Chek Ling 16 August, 2011 21:00
Howard preyed on the intrinsic human propensity to feel threatened by "others" who look alien and unattractive on first sight. It was a calculated rejig of the "yellow peril" that was used to persecute the Chinese in 19th century terra nullius. In effect, Howard's personal success left a depraved legacy for us all. Too many of us seem to engage in barracking for the two political parties to show which has the upper hand at keeping the boat people out, as if it is a spectator sport. And it goes wider. We are always looking for scape goats:terrorists among the boat people one day, lawless ethnic youth gangs another day, and no doubt some other powerless minority tomorrow.

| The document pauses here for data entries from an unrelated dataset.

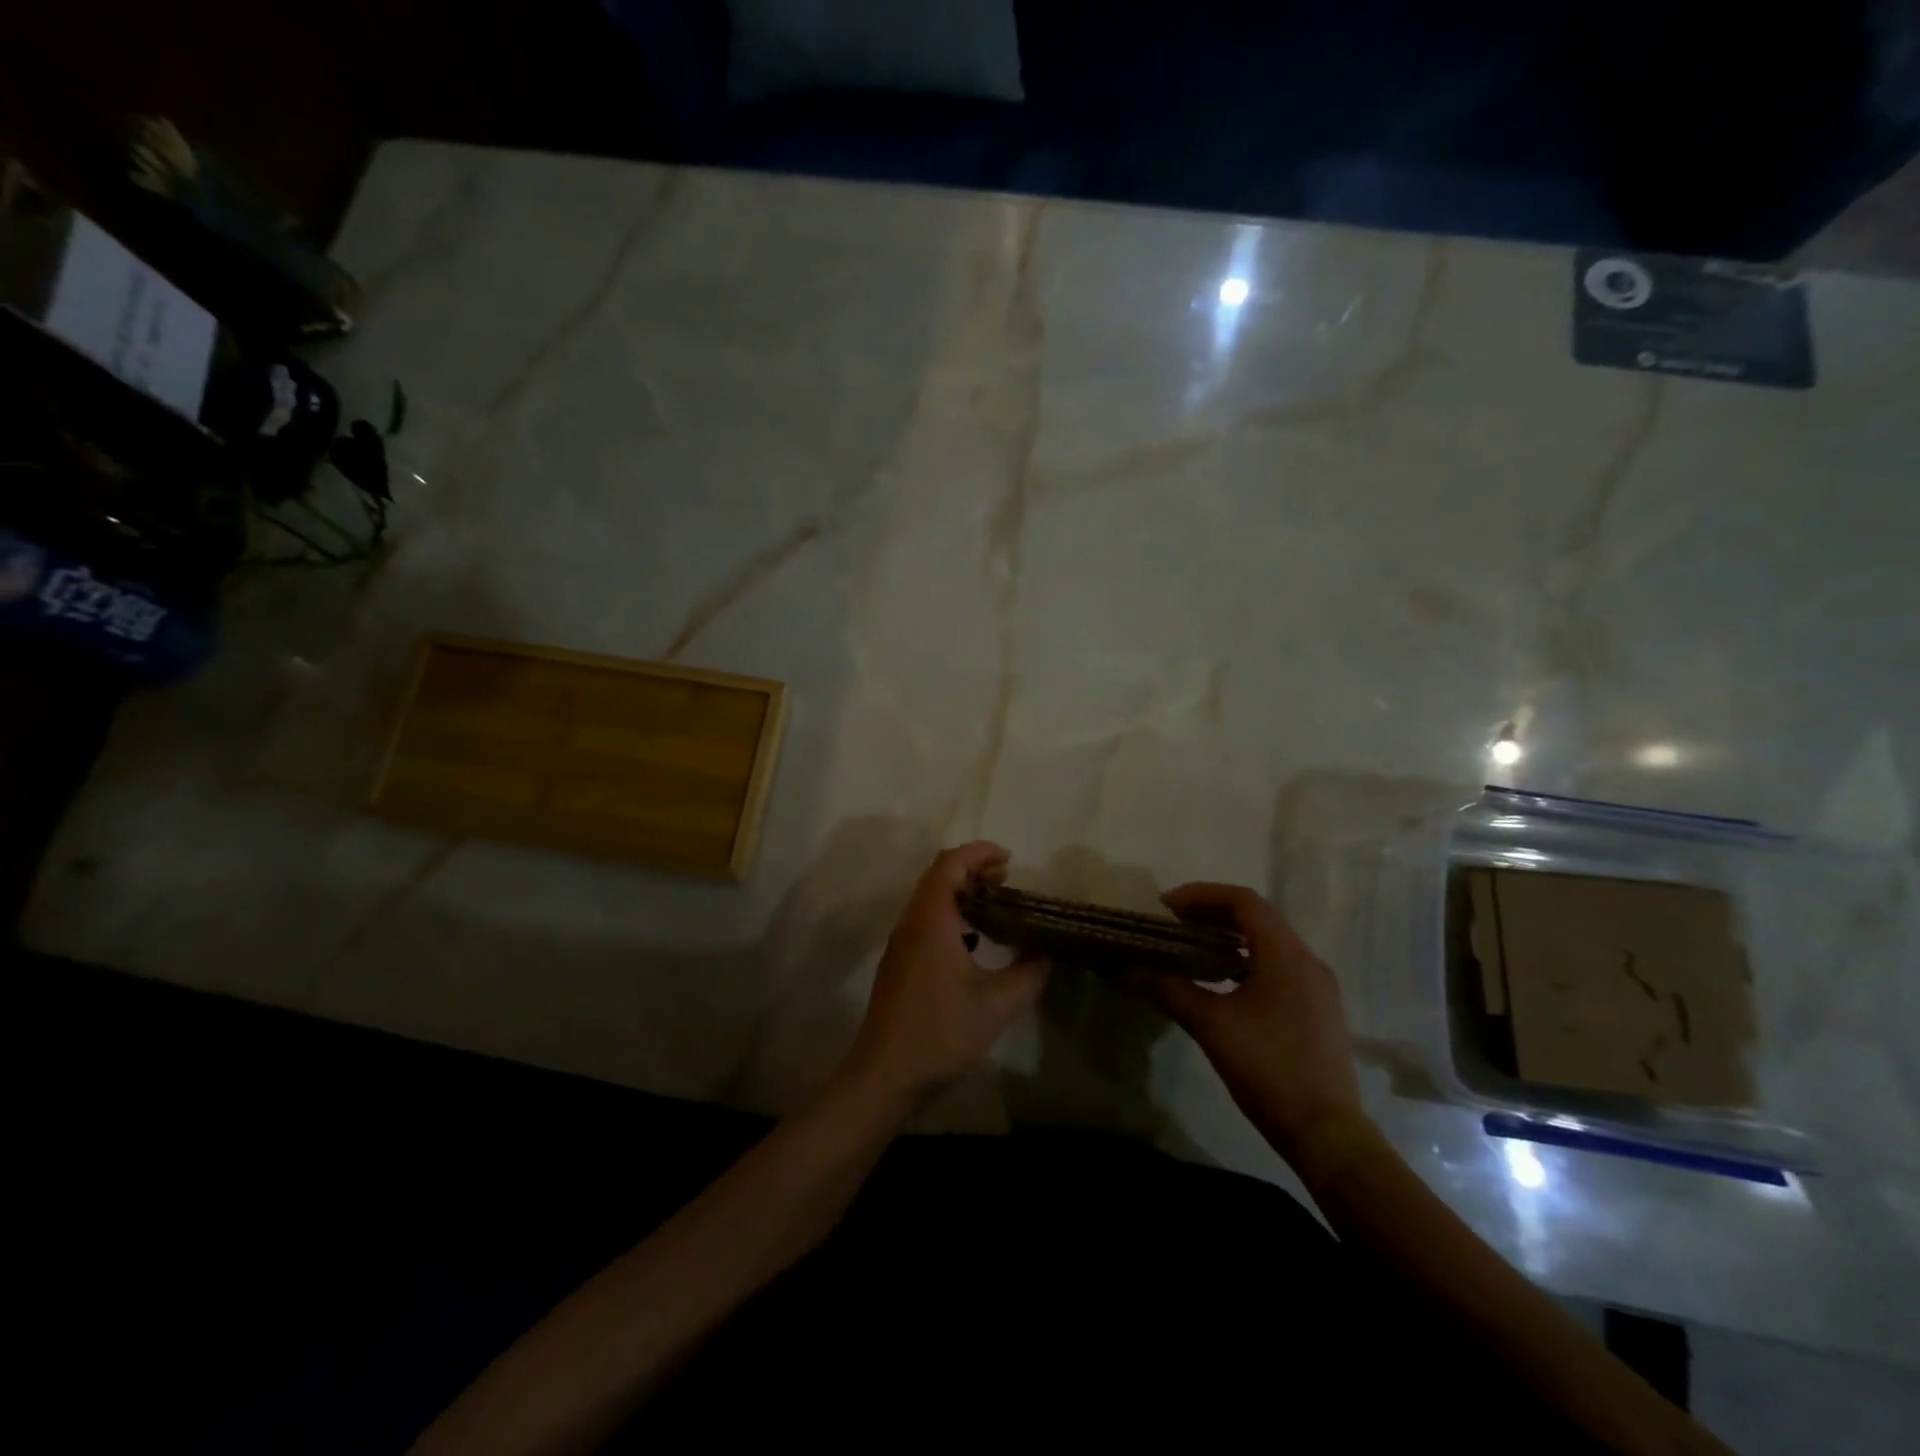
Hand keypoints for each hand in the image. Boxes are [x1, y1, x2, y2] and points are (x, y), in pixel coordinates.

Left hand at [836, 842, 1047, 1108]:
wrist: (884, 1075)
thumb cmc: (940, 1033)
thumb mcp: (996, 1006)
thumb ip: (1028, 974)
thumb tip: (1046, 954)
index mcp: (931, 921)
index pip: (950, 864)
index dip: (979, 853)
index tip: (1009, 859)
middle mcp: (911, 923)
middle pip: (937, 876)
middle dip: (972, 868)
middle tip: (1007, 879)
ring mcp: (901, 944)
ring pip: (929, 899)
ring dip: (960, 892)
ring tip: (995, 905)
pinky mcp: (898, 964)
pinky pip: (924, 921)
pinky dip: (950, 915)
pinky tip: (973, 941)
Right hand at [1147, 883, 1367, 1167]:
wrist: (1325, 1132)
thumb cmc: (1267, 1068)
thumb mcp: (1211, 1026)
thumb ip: (1171, 990)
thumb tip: (1134, 970)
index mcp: (1285, 955)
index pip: (1243, 902)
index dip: (1201, 895)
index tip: (1166, 906)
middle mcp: (1308, 960)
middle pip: (1258, 916)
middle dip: (1213, 911)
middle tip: (1174, 921)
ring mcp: (1318, 985)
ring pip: (1271, 940)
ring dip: (1231, 935)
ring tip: (1193, 944)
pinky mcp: (1319, 1007)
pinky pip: (1280, 964)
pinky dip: (1248, 957)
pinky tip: (1224, 978)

Public life went down the slippery slope with that Howard campaign.
Peter Fielding 21 August, 2011 22:43
After 10 years of trying to strike anti-racial fear into the heart of Australians, it's hard to beleive Howard was suprised his bid for ICC Vice-Presidency would be rejected. I still can't beleive it took so long for Australian voters to do the same!
Stephen 20 May, 2012 19:13
John Howard was right. We should accept migrants irrespective of race and creed, but only migrants who come using official channels (as the vast majority do).
Anna 3 June, 2012 11:42
What I think of his speech? Beware of flying pigs and stop shovelling already. The likelihood of getting invaded by refugees is about the same as having little green men coming down to Earth in a round spaceship.
Helen 26 June, 2012 11:25
Yes well for me I think his speech was great. We should be able to choose who comes here. When broadcasting comments about the boat people fleeing from there country why make out we all care because theres a lot of Aussies true ones born and bred who could care less. The Aussie born and bred is discriminated against with housing, education, health and the list goes on. The labor govt which does'nt even deserve a capital letter have let this go on for too long and Aussie's are suffering we are discriminated against. I don't even acknowledge these creeps existence and never will. So stick that up your jumper any do-gooders out there take them into your homes and support them.

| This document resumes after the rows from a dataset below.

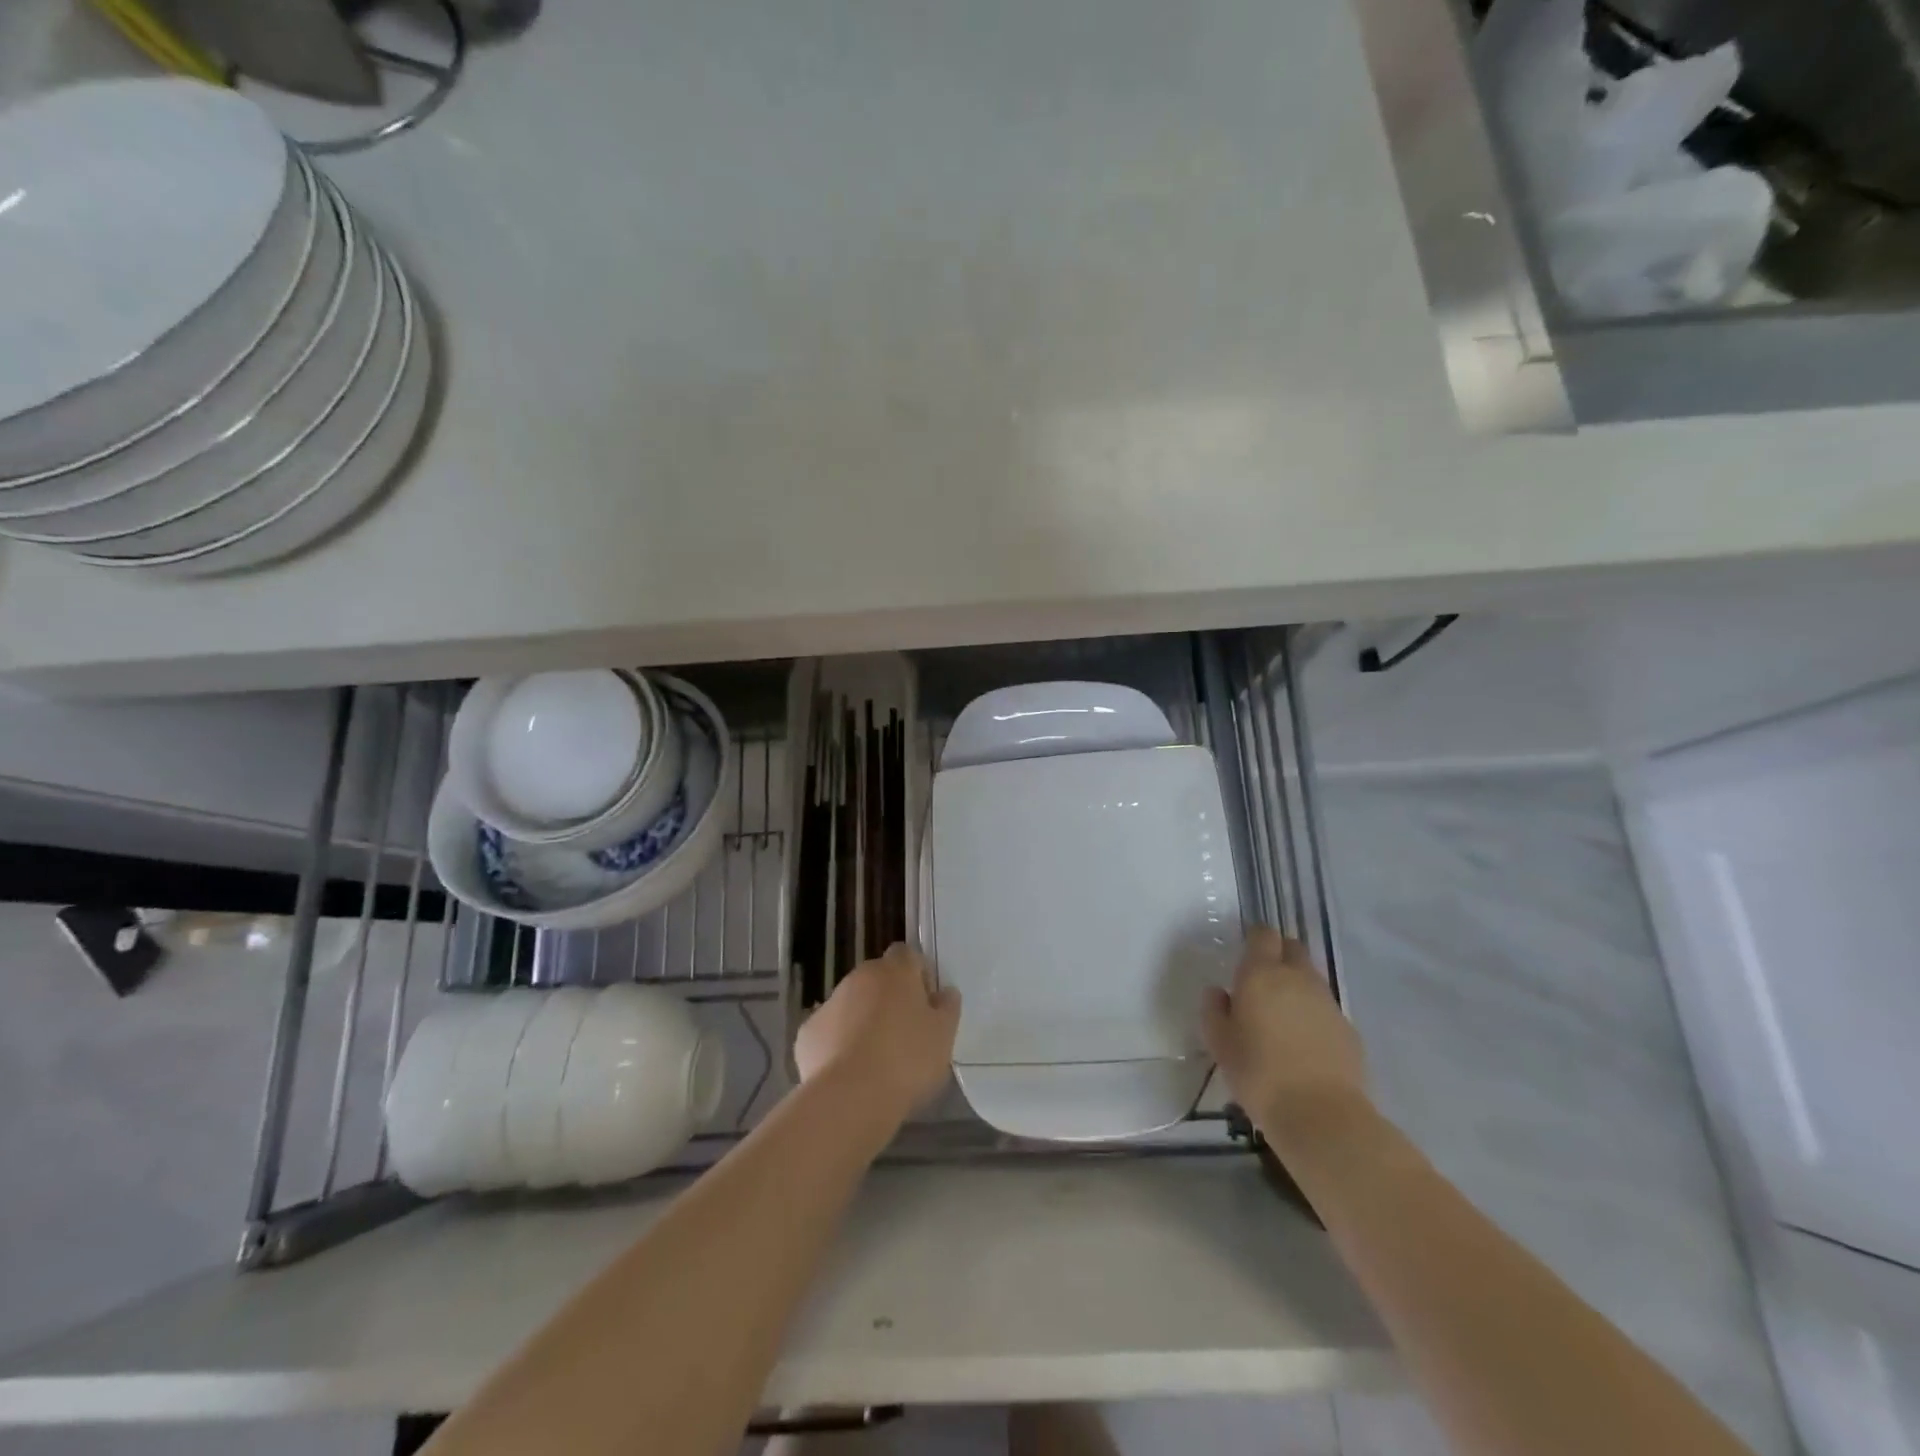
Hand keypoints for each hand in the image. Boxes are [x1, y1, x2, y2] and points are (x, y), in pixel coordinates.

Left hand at [796, 944, 960, 1120]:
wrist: (849, 1097)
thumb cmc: (907, 1060)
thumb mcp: (943, 1036)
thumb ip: (947, 1008)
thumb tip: (943, 993)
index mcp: (895, 971)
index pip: (907, 954)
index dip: (917, 974)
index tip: (926, 1004)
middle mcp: (859, 977)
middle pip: (877, 979)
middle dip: (889, 999)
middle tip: (904, 1035)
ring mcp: (829, 1003)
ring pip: (851, 1005)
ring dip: (862, 1021)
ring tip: (876, 1060)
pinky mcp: (807, 1033)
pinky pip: (829, 1031)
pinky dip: (838, 1044)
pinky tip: (849, 1073)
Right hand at [1202, 926, 1368, 1139]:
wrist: (1321, 1115)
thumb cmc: (1259, 1073)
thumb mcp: (1219, 1043)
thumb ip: (1214, 1010)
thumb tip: (1219, 992)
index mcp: (1261, 974)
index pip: (1263, 935)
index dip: (1255, 939)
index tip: (1245, 953)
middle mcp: (1297, 978)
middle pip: (1292, 948)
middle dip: (1279, 954)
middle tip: (1262, 979)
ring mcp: (1327, 1002)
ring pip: (1311, 978)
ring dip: (1296, 985)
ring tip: (1281, 1015)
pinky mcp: (1348, 1028)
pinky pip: (1325, 1008)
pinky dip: (1313, 1014)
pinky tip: (1303, 1042)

Alter Native 13 June, 2013 17:40
Helen your comments are explicitly ignorant. You ought to be grateful for the opportunities you have here in Australia and be willing to share those opportunities with less fortunate others. What makes you believe that you are more superior and more deserving than fellow human beings? Is it just dumb luck because you happened to be born here? I wonder how you would feel if the situation were reversed and you were a refugee.

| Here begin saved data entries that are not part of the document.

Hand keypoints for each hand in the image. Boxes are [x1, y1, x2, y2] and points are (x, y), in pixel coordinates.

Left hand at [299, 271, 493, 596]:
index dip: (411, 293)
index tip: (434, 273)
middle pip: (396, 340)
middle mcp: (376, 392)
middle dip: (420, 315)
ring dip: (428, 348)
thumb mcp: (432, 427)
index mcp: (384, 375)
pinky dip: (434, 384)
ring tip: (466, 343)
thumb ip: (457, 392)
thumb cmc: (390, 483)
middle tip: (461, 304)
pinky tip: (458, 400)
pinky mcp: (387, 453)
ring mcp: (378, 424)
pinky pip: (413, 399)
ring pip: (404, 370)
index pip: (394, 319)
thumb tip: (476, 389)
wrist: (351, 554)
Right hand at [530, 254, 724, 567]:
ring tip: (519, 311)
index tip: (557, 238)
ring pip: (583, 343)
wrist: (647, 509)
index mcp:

shimla 15 August, 2013 21:08
yah first of all helen if it wasn't for migrants we wouldn't have the range of cuisine, the variety of alcohol, modern and old architecture, herbal remedies, sporting opportunities, fashion exposure, entertainment, new and improved technologies, hard working people, skilled and unskilled, businesses opportunities and much much more.. sure we Australians may have helped influence them but without immigrants we wouldn't have such a strong economy. we need them as much as they need us, don't forget that after ww2 Australia was extremely vulnerable as we had such a large land mass and very little population. we aren't superior and just think you are well of just because of the pure luck that you were born in a country like this. nobody can choose where they are born and where an individual is born shouldn't matter we should be happy that we are able to share some of the privileges we obtain
David 18 August, 2013 18:48
I feel like we should adopt an Anglo-Saxon migration policy for at least 10 years in order to restore the cultural balance. In order to have sustainable multiculturalism we need a dominant culture for new comers to assimilate into for the stability and cohesiveness of our communities. Beware the anti-racist - usually code word for anti-white.
Ole Hillestad 26 March, 2014 13:21
I am a former Norwegian sailor. I am proud of having the crew of ms Tampa as fellow countymen.They save a lot of lives, and did what any seamen is suppose to do, save humans that are in danger of loosing theyre life.